More than 22 years after the terrorist attacks of Sept. 11, 2001, thousands of New York City Fire Department members past and present still suffer from cancer and other serious 9/11-related illnesses, and deaths from the largest terror attack on U.S. soil continue to mount.
This week, New York City's bravest reached a grim marker.
FDNY Commissioner Laura Kavanagh on Wednesday announced the deaths of two additional firefighters as a result of illnesses related to their response to the World Trade Center following the terrorist attacks on September 11, 2001.
The latest deaths bring the total number to 343, the same number of firefighters lost on 9/11.
“Twenty-two years later, 9/11 is still killing,” said John Feal, a 9/11 victims' advocate. “That doesn’t count all those retirees who came back and worked on the pile with their brothers and sisters.”
Feal is familiar with the firefighters and their stories, having responded to Ground Zero himself as a demolition supervisor.
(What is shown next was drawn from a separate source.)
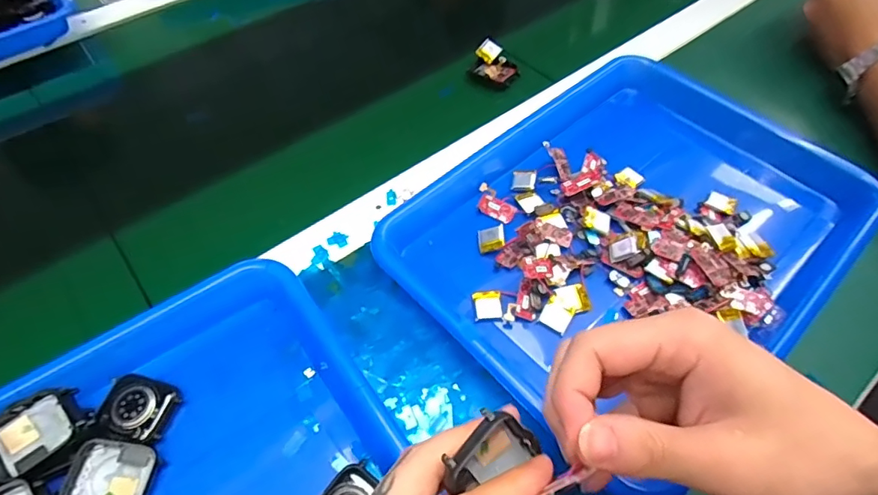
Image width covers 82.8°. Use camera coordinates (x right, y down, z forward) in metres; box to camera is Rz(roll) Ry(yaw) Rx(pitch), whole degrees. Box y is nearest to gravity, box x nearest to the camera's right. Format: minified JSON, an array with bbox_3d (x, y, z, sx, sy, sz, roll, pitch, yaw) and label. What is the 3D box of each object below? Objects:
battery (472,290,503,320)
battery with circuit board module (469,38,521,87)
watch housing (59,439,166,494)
[{"bbox_3d":[0.034,0.038,0.344,0.019,0.004,0.021,-3,56,-1],"label":"battery"},{"bbox_3d":[0.057,-0.188,0.507,0.048,0.023,0.037,33,63,21],"label":"battery with circuit board module"},{"bbox_3d":[-0.185,0.129,0.280,0.040,0.009,0.037,16,60,-11],"label":"watch housing"}]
“Unfortunately, on September 17, about a half-hour before the end of my shift, roughly 8,000 pounds of steel crushed my left foot,” he said. “I spent 11 weeks in the hospital with sepsis and gangrene."
It forever altered his life, but he said the injury humbled him.
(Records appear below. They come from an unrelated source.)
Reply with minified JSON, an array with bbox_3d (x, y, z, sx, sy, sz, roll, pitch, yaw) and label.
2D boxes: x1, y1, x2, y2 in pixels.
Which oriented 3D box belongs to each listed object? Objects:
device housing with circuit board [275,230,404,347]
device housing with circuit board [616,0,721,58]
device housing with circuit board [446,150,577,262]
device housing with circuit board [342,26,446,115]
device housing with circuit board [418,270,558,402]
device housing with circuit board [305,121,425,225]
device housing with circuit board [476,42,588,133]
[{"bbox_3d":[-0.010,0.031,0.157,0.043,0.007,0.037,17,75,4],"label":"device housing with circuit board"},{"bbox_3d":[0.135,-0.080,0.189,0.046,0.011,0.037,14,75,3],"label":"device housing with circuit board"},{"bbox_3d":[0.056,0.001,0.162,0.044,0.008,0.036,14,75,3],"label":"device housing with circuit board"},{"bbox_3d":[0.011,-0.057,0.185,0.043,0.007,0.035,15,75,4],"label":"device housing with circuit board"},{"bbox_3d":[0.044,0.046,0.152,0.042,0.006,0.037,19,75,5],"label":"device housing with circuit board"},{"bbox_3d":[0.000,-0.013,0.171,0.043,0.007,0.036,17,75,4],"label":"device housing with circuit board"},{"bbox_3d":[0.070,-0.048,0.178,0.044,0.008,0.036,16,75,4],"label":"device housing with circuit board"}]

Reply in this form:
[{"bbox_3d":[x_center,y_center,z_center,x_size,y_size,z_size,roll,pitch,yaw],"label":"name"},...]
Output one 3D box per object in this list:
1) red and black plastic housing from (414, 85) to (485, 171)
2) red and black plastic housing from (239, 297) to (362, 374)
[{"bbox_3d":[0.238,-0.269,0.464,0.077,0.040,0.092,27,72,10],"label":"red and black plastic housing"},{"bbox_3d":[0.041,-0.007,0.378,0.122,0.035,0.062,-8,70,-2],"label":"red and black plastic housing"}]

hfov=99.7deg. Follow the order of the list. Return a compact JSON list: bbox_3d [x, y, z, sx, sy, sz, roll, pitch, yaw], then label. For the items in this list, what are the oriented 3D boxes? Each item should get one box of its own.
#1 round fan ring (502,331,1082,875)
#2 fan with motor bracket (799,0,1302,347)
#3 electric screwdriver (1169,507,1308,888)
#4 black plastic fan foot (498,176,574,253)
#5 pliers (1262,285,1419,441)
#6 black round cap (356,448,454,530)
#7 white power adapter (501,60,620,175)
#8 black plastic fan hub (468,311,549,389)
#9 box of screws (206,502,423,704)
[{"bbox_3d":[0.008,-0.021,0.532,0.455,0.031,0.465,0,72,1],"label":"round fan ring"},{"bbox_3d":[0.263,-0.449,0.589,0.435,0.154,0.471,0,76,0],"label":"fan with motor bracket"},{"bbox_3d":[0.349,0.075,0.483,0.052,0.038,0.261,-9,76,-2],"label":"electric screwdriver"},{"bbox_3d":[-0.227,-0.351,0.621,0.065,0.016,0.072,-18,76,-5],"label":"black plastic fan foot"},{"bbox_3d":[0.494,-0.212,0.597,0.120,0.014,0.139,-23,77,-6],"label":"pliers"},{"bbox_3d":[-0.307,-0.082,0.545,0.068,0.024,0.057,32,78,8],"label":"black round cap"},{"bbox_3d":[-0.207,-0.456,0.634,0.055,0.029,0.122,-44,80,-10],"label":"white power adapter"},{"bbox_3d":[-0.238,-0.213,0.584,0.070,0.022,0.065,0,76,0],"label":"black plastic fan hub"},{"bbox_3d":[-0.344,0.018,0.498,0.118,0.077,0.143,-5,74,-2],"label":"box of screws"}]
“I can block out what I saw,” he said. “The carnage, the devastation and the destruction. But I can’t block out the smell.”
It's what inspires Feal every day to advocate for emergency personnel by way of his FealGood Foundation.
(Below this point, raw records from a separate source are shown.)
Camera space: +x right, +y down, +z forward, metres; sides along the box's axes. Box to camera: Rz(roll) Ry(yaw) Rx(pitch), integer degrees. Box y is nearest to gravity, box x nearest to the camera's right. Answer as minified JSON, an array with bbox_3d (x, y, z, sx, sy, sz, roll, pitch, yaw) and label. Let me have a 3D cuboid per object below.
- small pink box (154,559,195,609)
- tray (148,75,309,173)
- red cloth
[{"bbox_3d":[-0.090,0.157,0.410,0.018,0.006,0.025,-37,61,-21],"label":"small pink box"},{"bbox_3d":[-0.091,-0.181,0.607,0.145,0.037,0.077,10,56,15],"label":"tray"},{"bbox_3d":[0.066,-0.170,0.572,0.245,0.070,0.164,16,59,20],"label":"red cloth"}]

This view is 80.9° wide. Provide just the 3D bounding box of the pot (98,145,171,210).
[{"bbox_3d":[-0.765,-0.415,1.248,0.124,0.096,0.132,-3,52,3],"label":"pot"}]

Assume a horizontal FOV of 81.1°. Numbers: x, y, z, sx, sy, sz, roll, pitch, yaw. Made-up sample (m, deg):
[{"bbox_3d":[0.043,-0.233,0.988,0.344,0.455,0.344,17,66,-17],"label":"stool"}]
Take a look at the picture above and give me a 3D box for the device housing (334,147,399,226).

“I’m always going to put myself last,” he said. “My physical injuries pale in comparison to those who are deadly ill with stage 3, stage 4 cancer, COPD and pulmonary fibrosis.”
Lawmakers recently secured about $700 million to assist 9/11-related health care programs due to inflation impacting costs.
“We needed additional money to ensure the resources are there,” U.S. Sen. Kirsten Gillibrand said. “We’re going to keep fighting for more resources.”
Feal hopes the funding continues to evolve with the 9/11 community for years to come.
“We’re a finite number,” he said. “We’re getting smaller, and I’m tired of going to funerals.”